¿Conocéis
el origen de la sonrisa?
Hace
ya mucho tiempo—tanto que ni siquiera
sabría aproximar—existió una mujer tan triste, que cada vez que pasaba
cerca de uno de esos músicos de calle, éste desaprendía cualquier canción de
amor y sólo podía tocar melodías fúnebres. Lo mismo les pasaba a los poetas; ya
nadie supo amar. Nunca. Ninguno de ellos volvió a escribir un ‘te amo’ e
incluso dicen que ella mató al último bardo con una de sus miradas enmarcadas
en nubes (Yo no lo sé, no lo confirmo, porque sería cuestionar a los que ahora
presumen de sus rimas...). El caso es que ella era cortesana; una hetera de la antigua
Grecia, la puta más cara de Madrid... Cómo queráis. Y recorría bares, posadas y
mercados buscando hombres dispuestos a llorar y pagar por sus servicios.
Mientras tanto, al otro lado del pañuelo, contaban que vivía
un hombre que lo tenía todo. Él era feliz. Y se le conocía porque era de esos
tipos que siempre sabías dónde andaba bebiendo cerveza porque su risa
estridente resonaba a kilómetros.
Bueno pues, como todos sabéis, cuando una persona lo tiene
todo sólo vive para poseer aquello que los demás desgraciados dan por imposible,
aunque realmente no exista o ni siquiera le haga falta; la solución a la
muerte, el iPhone 7, la única puta triste que en vez de ladillas te pegaba su
desgracia...
Y la hizo llamar.
Tras un largo viaje, ella apareció en aquel bar en el que ese
hombre feliz reía junto a sus amigos. Se acercó y—tras hacer callar
a toda la mesa con su bella presencia—le posó su fría mano sobre el
hombro y le hizo saber que le esperaría en una de las alcobas de la posada del
pueblo.
Él llego a la cita más pronto que tarde; excitado por la emoción de
añadir a su lista absoluta el nombre de esa tristemente famosa cortesana. Reía
por la gracia de su propia fortuna, mientras se aflojaba el cinturón y hacía
salir sus pies de sus botas de cuero. Entonces, entró ella.
La tenue luz del candelabro se hizo más tenue aún, si cabe. El calor de
la chimenea de la esquina dejó de calar en la piel, para dejar paso a la
humedad que ahora sucumbía a través de las ventanas por la lluvia que ahora
empezaba a conquistar el oscuro callejón. Y ahí pasó todo:
Se dispuso a comenzar con su ritual cuando nació cierta tensión en aquel cuarto... ¡No podía ser cierto! Cayó en la cuenta de que entre la dicha y el perfume caro de ese idiota no
había amor que destruir, ni ilusiones que romper, ni sueños que matar. En él no
había nada. Nada que su vestido gris—ahora tirado a su alrededor sobre
el suelo de madera—pudiese acongojar...
Lo miró sorprendida y asustada, y no pudo hacer más que sollozar
profundamente. ¿Aliviada? No lo sé. Quizá sólo estaba intentando aprender a no
sufrir. Lo aprendía en ese justo momento...

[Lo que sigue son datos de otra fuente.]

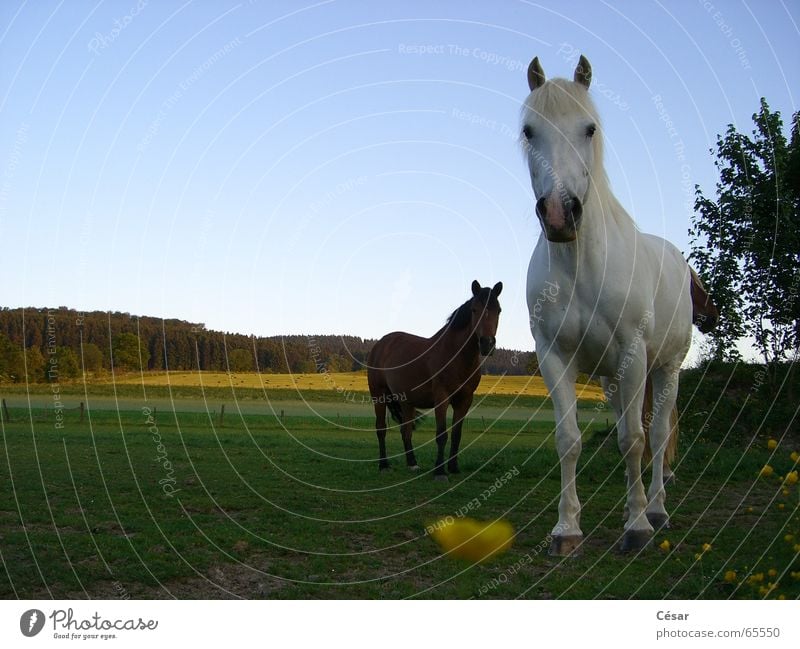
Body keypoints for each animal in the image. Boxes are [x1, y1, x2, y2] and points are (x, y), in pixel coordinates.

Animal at [368, 280, 500, 478]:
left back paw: (412, 464)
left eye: (498, 310)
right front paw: (440, 471)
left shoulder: (465, 400)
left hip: (406, 401)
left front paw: (453, 468)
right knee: (381, 428)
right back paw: (384, 465)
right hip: (379, 395)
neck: (455, 355)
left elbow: (456, 434)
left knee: (406, 431)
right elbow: (441, 434)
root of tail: (381, 344)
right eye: (474, 310)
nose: (487, 344)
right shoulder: (441, 398)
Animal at [520, 54, 704, 552]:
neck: (582, 266)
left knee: (656, 435)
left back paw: (655, 510)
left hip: (663, 367)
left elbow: (634, 440)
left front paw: (637, 527)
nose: (560, 213)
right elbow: (569, 440)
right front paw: (566, 530)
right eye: (529, 130)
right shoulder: (554, 357)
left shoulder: (633, 354)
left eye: (590, 128)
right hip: (614, 377)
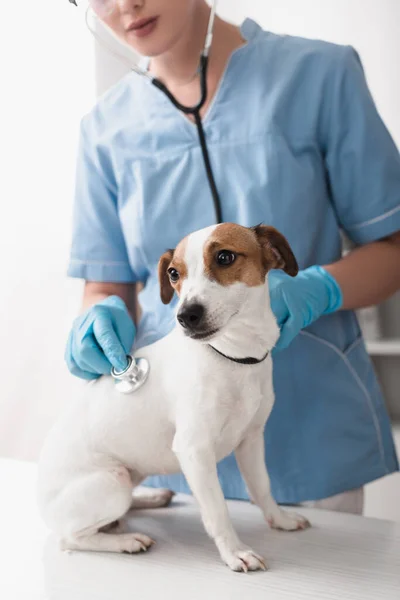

Él la estaba observando. Sus juguetones dedos dejaron de girar la copa de vino que
aguantaba entre los dedos y—sin dejar ni un solo segundo de mirar a su desnuda sierva gris—se levantó del sillón para dar los tres pasos que separaban
a Tristeza y a él, Júbilo. Le puso su gran mano sobre la tez y notó algo
extraño en su propio pecho; algo le estaba faltando al hombre que lo tenía
todo: YA NO REÍA. Ahora sus ruidosas carcajadas se reducían a una leve franja
entre sus labios. Una extraña curvatura que no sabía controlar; que estaba ahí y
desaparecía, y volvía, y desparecía de nuevo...
Tristeza pasó dos dedos por los labios de aquel necio; se sentía
divertida. Sin saberlo, claro. ¿Cómo iba a divertirse un alma en pena? No sé,
ni ella tampoco, ya os digo. Pero la misma curva tonta se tatuó sobre su desalentada boca.
—
Bueno, no voy a entrar en detalles... Sólo queda decir que, a partir de aquella noche, los poetas aprendieron a escribir sobre amor
sin morir en el intento y los músicos callejeros tocaron canciones de desamor
mientras las parejas bailaban abrazadas en medio de la plaza. El mundo se
volvió loco; las personas aprendieron a estar felices aun teniendo razones para
no serlo, y los felices incluso lloraban a veces. Todos sonreían. ¿Y qué podía
pues, ser la sonrisa, si no el son de un sollozo y una risa?